DAAD Scholarship 1968–1970
The list of his worldwide awards and prizes seems endless – one of the more recent major awards is the Grammy for the Best Classical Compendium in 2013. Krysztof Penderecki is considered one of the leading contemporary composers and the most important representative of Polish music. Born in Debica, 130 kilometres east of Kraków, in 1933, he discovered the world of music from early on: his father, an enthusiastic violinist, arranged violin and piano lessons for the son at an early age.
I tried to escape dry sound, I found it too confined.
In 1954 Penderecki decided to take up composition lessons at the Academy of Music in Kraków to ensure a more focused musical development. His teachers were Stanislaw Skolyszewski and Artur Malawski. Malawski taught numerous distinguished composers and conductors over the years. In addition to his musical career, the young Penderecki also took up a degree course in philosophy, art, and history of literature at Kraków University, which he completed successfully in 1958.
At that time he was already celebrating his first musical successes. In Warsaw in 1959, at the second competition for young Polish composers, all three prizes went to Penderecki for his works Strophes, Emanations and Psalms of David. Three years later, with a number of unusual works such as Fluoresences, his international reputation was firmly established. Penderecki impressed audiences with the unusual tools he used in his compositions. "I was prepared to use any means. The music was very direct." Direct in the sense that it was accessible to everybody. In Fluoresences he used a steel panel to imitate the sound of thunder. Other tools were a typewriter and a siren.
By producing sounds in an utterly unconventional way he even made traditional instruments sound unfamiliar. "I was looking for a richer sound. I wanted to use the full potential of a big orchestra. I tried to get away from the dry sound, which I found too confined." His final breakthrough came with the premiere of the St. Luke Passion in Münster in 1966. "It is not important to me how the St. Luke Passion is described, whether traditional or avant-garde. For me it is simply genuine. And this must suffice."

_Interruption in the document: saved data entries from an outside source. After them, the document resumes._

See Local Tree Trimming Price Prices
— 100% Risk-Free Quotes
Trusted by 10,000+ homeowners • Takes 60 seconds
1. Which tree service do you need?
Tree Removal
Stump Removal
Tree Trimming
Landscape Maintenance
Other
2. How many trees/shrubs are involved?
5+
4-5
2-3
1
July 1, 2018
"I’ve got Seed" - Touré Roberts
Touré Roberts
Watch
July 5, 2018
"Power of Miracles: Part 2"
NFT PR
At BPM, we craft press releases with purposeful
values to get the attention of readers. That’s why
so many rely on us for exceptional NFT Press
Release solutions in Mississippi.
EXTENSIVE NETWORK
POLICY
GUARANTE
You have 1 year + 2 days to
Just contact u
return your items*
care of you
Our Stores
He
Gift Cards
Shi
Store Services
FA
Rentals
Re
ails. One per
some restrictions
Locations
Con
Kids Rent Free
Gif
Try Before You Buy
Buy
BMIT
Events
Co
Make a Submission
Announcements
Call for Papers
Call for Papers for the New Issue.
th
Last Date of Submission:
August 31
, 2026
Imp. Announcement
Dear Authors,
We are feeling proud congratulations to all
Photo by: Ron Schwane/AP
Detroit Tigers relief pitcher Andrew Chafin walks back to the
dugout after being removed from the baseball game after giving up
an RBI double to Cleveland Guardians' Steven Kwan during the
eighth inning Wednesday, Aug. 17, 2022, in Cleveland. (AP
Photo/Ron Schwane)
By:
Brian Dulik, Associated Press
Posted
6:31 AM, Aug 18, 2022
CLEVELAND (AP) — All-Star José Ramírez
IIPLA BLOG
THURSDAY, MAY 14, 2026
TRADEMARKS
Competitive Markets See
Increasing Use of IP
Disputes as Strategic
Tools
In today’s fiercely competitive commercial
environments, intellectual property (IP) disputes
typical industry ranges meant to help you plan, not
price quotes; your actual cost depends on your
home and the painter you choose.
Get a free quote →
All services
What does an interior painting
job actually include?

Between 1968 and 1970 Penderecki took up a DAAD scholarship to study composition in Berlin. The following years were successful, too. Some of his expressive compositions were adapted for film classics such as The Exorcist and The Shining – and he also received awards for his film music. However, Penderecki also committed himself to the role of mediator between Germany and Poland, two neighbours with a difficult past. He began working with young musicians, trying to foster tolerance through music. However, he is aware that: "In theory, music is a very good way of promoting mutual understanding. But music cannot stop war. I no longer believe that music can bring peace to the world. It may, perhaps, make the world a slightly better place."